Exercise | A faithful copy of the listing below is needed, with its pictures left out.

--------------------

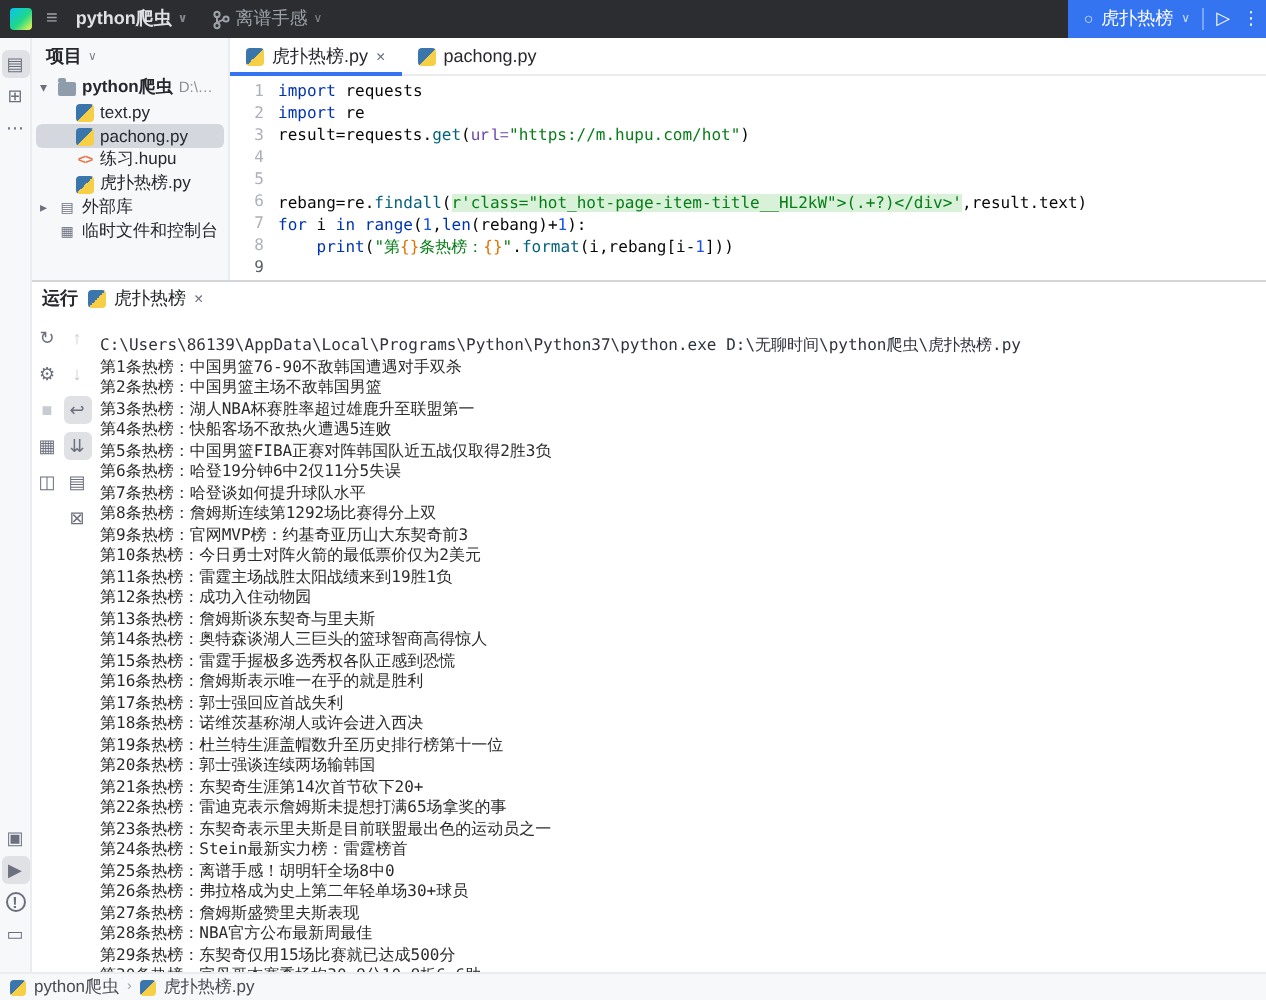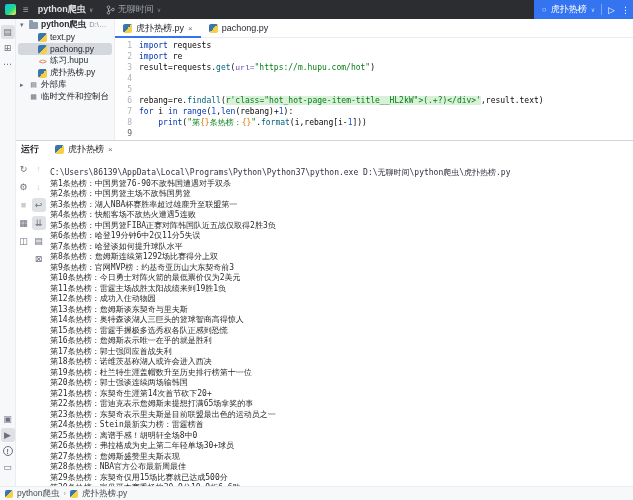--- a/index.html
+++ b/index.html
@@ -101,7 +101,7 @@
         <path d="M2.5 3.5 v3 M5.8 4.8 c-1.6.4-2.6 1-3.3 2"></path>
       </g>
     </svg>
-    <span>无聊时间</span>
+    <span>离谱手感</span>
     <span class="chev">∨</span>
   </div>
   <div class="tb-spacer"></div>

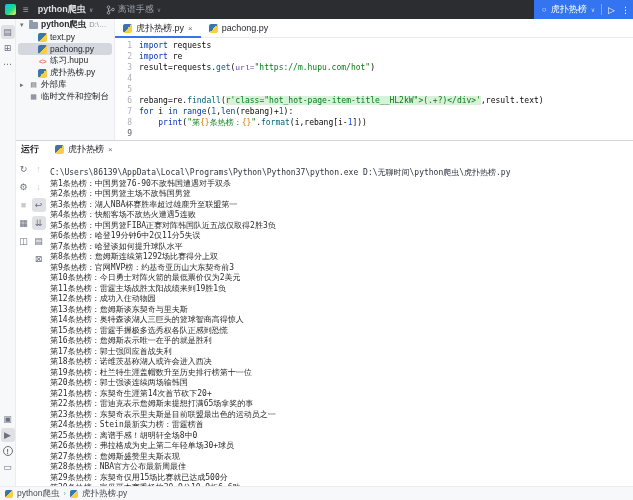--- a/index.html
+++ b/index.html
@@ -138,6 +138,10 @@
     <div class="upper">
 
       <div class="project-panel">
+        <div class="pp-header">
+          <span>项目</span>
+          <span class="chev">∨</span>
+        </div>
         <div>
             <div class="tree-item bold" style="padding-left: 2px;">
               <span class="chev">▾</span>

--------------------

Solved problem |
--- a/index.html
+++ b/index.html
@@ -101,7 +101,7 @@
         <path d="M2.5 3.5 v3 M5.8 4.8 c-1.6.4-2.6 1-3.3 2"></path>
       </g>
     </svg>
-    <span>无聊时间</span>
+    <span>离谱手感</span>
     <span class="chev">∨</span>
   </div>
   <div class="tb-spacer"></div>

--- a/index.html
+++ b/index.html
@@ -138,6 +138,10 @@
     <div class="upper">
 
       <div class="project-panel">
+        <div class="pp-header">
+          <span>项目</span>
+          <span class="chev">∨</span>
+        </div>
         <div>
             <div class="tree-item bold" style="padding-left: 2px;">
               <span class="chev">▾</span>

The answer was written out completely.